The deeply tragic death of Australia batsman Phillip Hughes at just three days short of his 26th birthday is a pointer towards how cricket, and indeed global sporting culture, needs a drastic overhaul. Hughes, a vivacious southpaw with a sparkling career, died when he was hit in the head by a bouncer from Sean Abbott, a 22-year-old fast bowler.
The ball pierced Hughes’ helmet and hit him at the back of his head, cracking his skull. The 25-year-old batsman died within two days in a Sydney hospital, but this has rightly led to a debate on how safe our sports are and whether there is a greater need to bolster safety standards across the world. Considered one of the safest games, cricket is a far cry from full contact bloodsports like boxing, judo or taekwondo, and even from football, which registers far greater number of injuries on an average. In fact, cricket has come a long way from the olden says of infamous bodyline delivery practiced during the 30s and perfected by the English cricket team during a particularly devastating tour of Australia.

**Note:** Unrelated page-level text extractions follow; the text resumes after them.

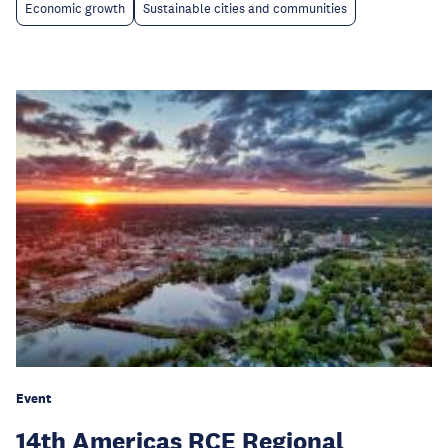
Economic growth
Sustainable cities and communities
Event
14th Americas RCE Regional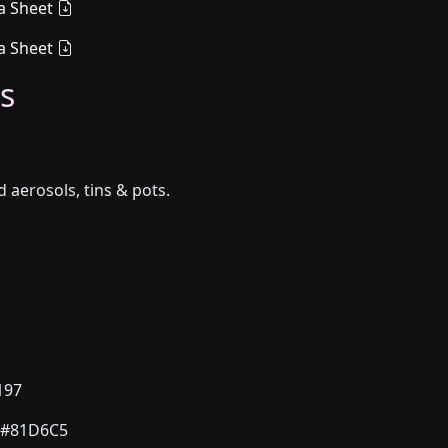
a Sheet
a Sheet
s
aerosols, tins & pots.
197
#81D6C5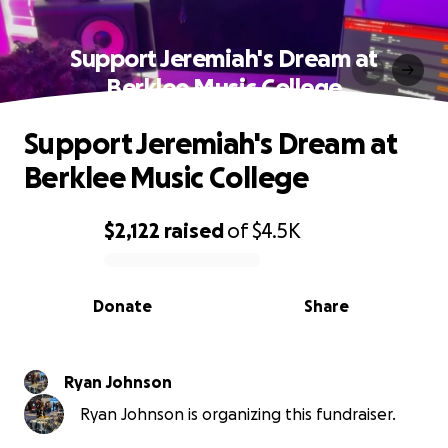
Support Jeremiah's Dream at
Berklee Music College
Support Jeremiah's Dream at
Berklee Music College
$2,122
raised
of
$4.5K
0% complete
Donate
Share
Ryan Johnson
Ryan Johnson is organizing this fundraiser.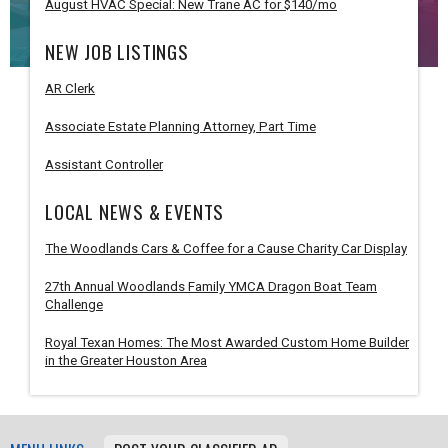
August HVAC Special: New Trane AC for $140/mo
NEW JOB LISTINGS
AR Clerk
Associate Estate Planning Attorney, Part Time
Assistant Controller
LOCAL NEWS & EVENTS
The Woodlands Cars & Coffee for a Cause Charity Car Display
27th Annual Woodlands Family YMCA Dragon Boat Team
Challenge
Royal Texan Homes: The Most Awarded Custom Home Builder
in the Greater Houston Area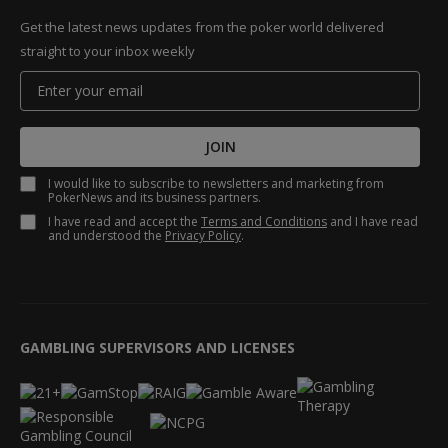
Get the latest news updates from the poker world delivered
straight to your inbox weekly
JOIN
I would like to subscribe to newsletters and marketing from
PokerNews and its business partners.
I have read and accept the
Terms and Conditions
and I have read
and understood the
Privacy Policy
.
GAMBLING SUPERVISORS AND LICENSES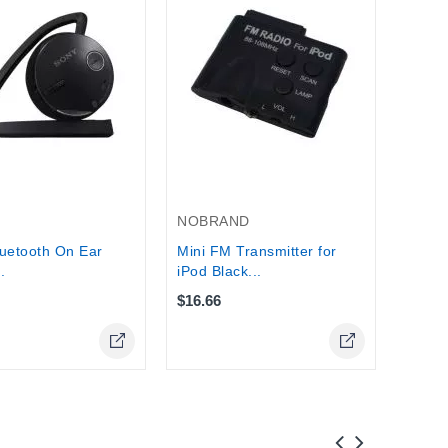
NOKI
Nokia
Wirele
Stock
NOBRAND
uetooth On Ear
Mini FM Transmitter for
.
iPod Black...
$16.66
Online Only
Online Only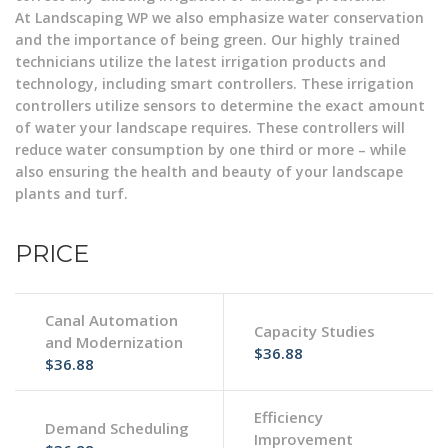
At Landscaping WP we also emphasize water conservation
and the importance of being green. Our highly trained
technicians utilize the latest irrigation products and
technology, including smart controllers. These irrigation
controllers utilize sensors to determine the exact amount
of water your landscape requires. These controllers will
reduce water consumption by one third or more – while
also ensuring the health and beauty of your landscape
plants and turf.
PRICE
Canal Automation
Capacity Studies
and Modernization
$36.88
$36.88
Efficiency
Demand Scheduling
Improvement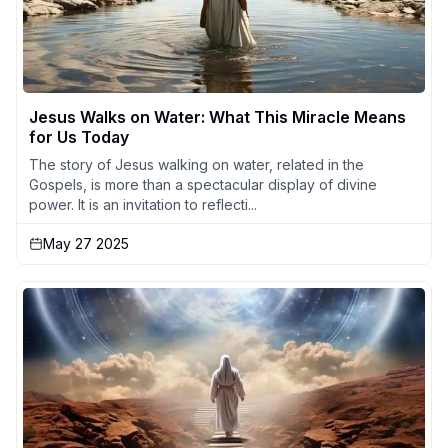
Jesus Walks on Water: What This Miracle Means
for Us Today
The story of Jesus walking on water, related in the
Gospels, is more than a spectacular display of divine
power. It is an invitation to reflecti...
May 27 2025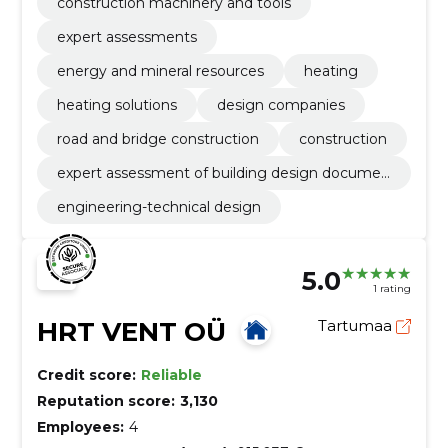
construction machinery and tools
expert assessments
energy and mineral resources
heating
heating solutions
design companies
road and bridge construction
construction
expert assessment of building design documen
tation
engineering-technical design
5.0
1 rating
HRT VENT OÜ
Tartumaa
Credit score:
Reliable
Reputation score:
3,130
Employees:
4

However, Hughes’ death has come from a less harmless style of delivery, known as the bouncer, and in the last Ashes series, this was fast bowling at a pace of 150 kmph and sending the high-speed missiles whistling past the ears of batsmen, chiefly English. This was perfected by Mitchell Johnson of Australia, who was named ICC Cricketer of the Year, who ‘softened up’ the rival team batsmen by making them worried about their own safety rather than scoring runs for his team. Bouncers, therefore, take cricket to the intervening realm between contact sport and leisurely games, injecting into the gentleman’s game a heady dose of adrenaline rush, while at the same time subjecting it to a considerable amount of risk. If bouncers are to stay, protective gears such as helmets and pads need substantial makeover, in order to withstand the balls of fury.